Hayakawa T, Misumi Y, Kobayashi M, Ohi Y, Fujisawa Y, Kakinuma A, Hatanaka M
Biotechnology Research Laboratories, Takeda Chemical Industries, Ltd., Osaka, Japan.
Biochem Biophys Res Commun. 1991 Dec 31;181(3):1281-7. doi: 10.1016/0006-291x(91)92077-w.
Human T-cell leukemia virus type I (HTLV-I) genome is believed to encode its own protease, although the protease has not yet been detected. To identify the HTLV-I protease, an in-frame gag (3' portion)-prt region was expressed in Escherichia coli. The 14-kDa product was detected using antisera against a synthetic peptide mimicking the fragment of HTLV-I protease, although the molecular weight of the primary translational product was 27,000. A cell extract had a proteolytic activity to cleave a synthetic peptide substrate containing the cleavage site of gag p19/p24 at the correct site in vitro.
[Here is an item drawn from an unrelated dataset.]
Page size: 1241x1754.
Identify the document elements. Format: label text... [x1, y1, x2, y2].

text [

Replacement of the putative active site Asp-64 with Gly abolished both in vivo processing activity and in vitro proteolytic activity. These results suggest that the 14-kDa product is the mature enzymatically active HTLV-I protease generated through posttranslational autoprocessing in E. coli.
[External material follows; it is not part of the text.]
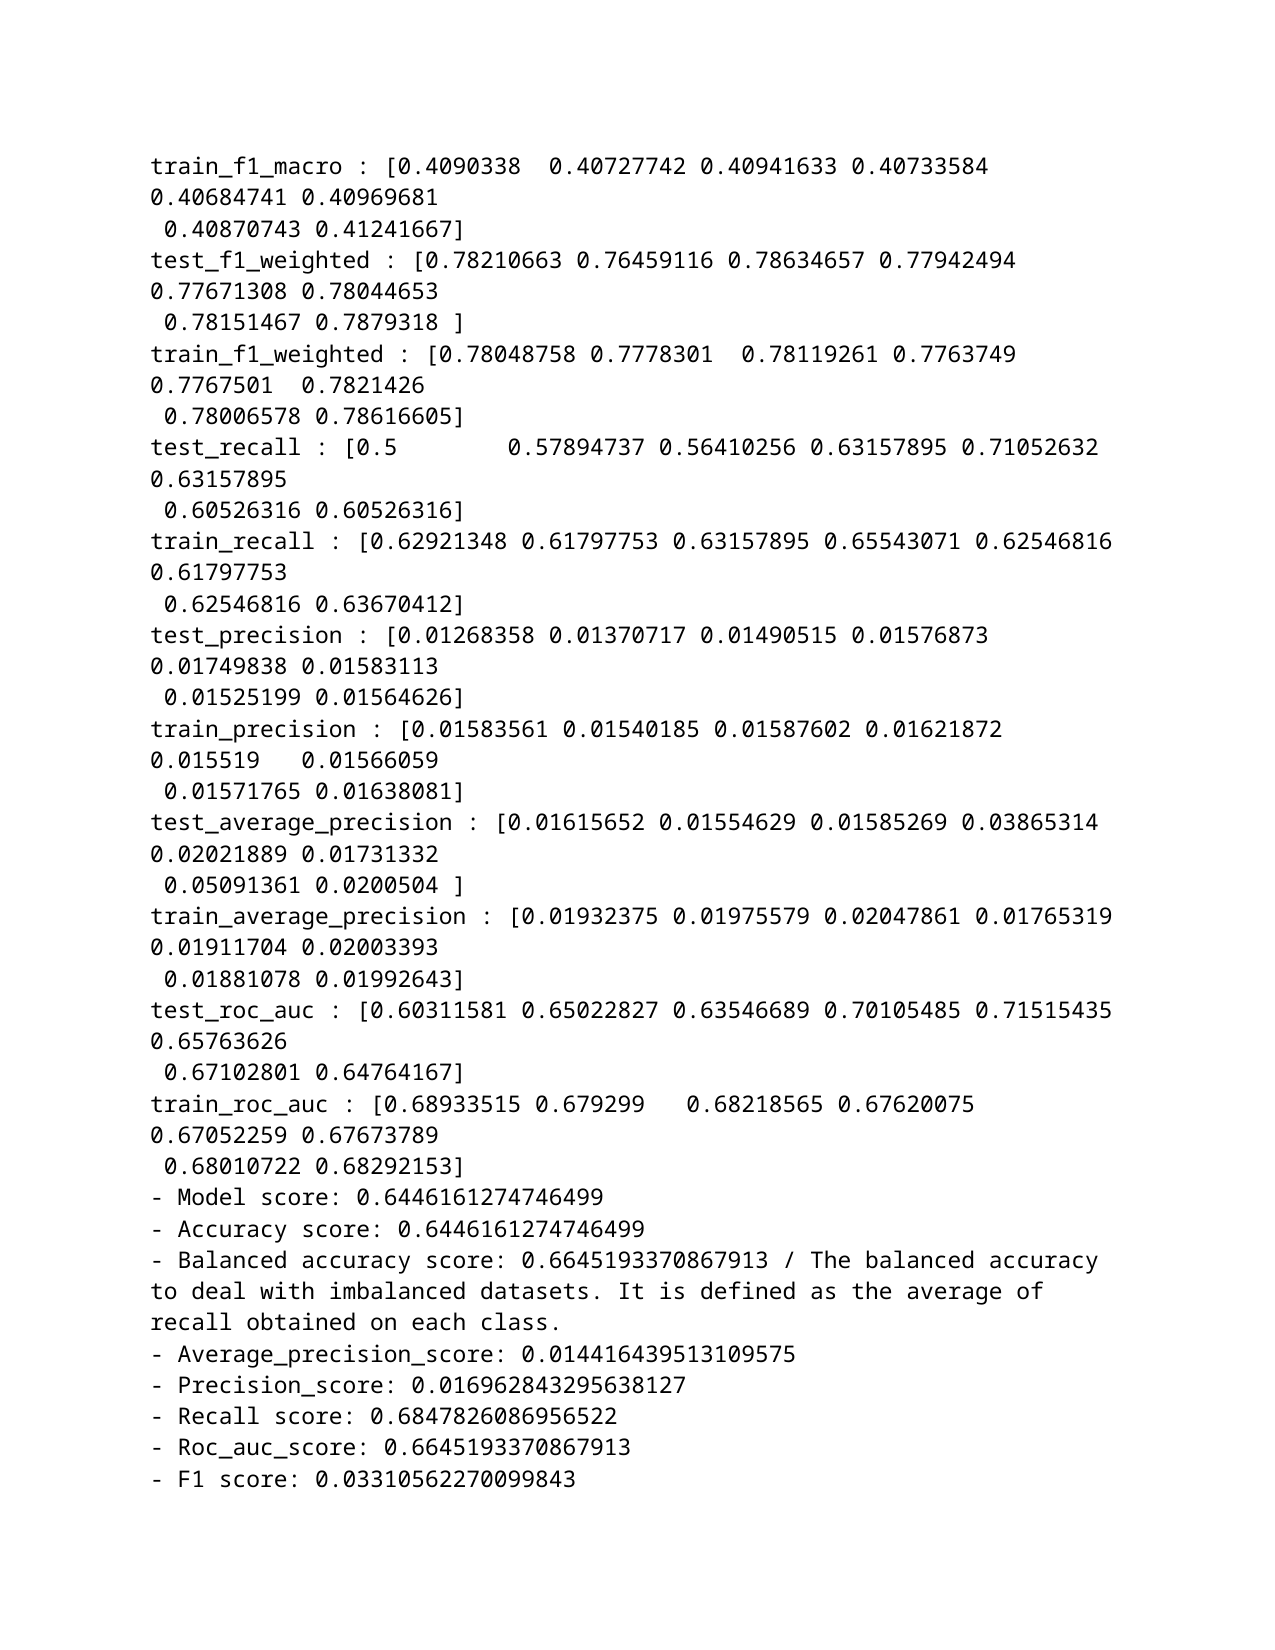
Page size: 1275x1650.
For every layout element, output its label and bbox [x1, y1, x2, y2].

text [150, 150, 1125, 1494]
人们认为人类嗜T细胞病毒I型(HTLV-I)基因组编码自身的蛋白酶,尽管尚未检测到该蛋白酶。为了鉴定HTLV-I蛋白酶,在大肠杆菌中表达了一个读码框内的gag(3'部分)-prt区域。使用针对模拟HTLV-I蛋白酶片段的合成肽的抗血清检测到了14 kDa的产物,尽管初级翻译产物的分子量为27,000。细胞提取物在体外具有蛋白水解活性,可在正确位点切割包含gag p19/p24切割位点的合成肽底物。将推定的活性位点天冬氨酸-64替换为甘氨酸消除了体内加工活性和体外蛋白水解活性。这些结果表明,14 kDa的产物是通过在大肠杆菌中进行翻译后自加工产生的成熟的具有酶活性的HTLV-I蛋白酶。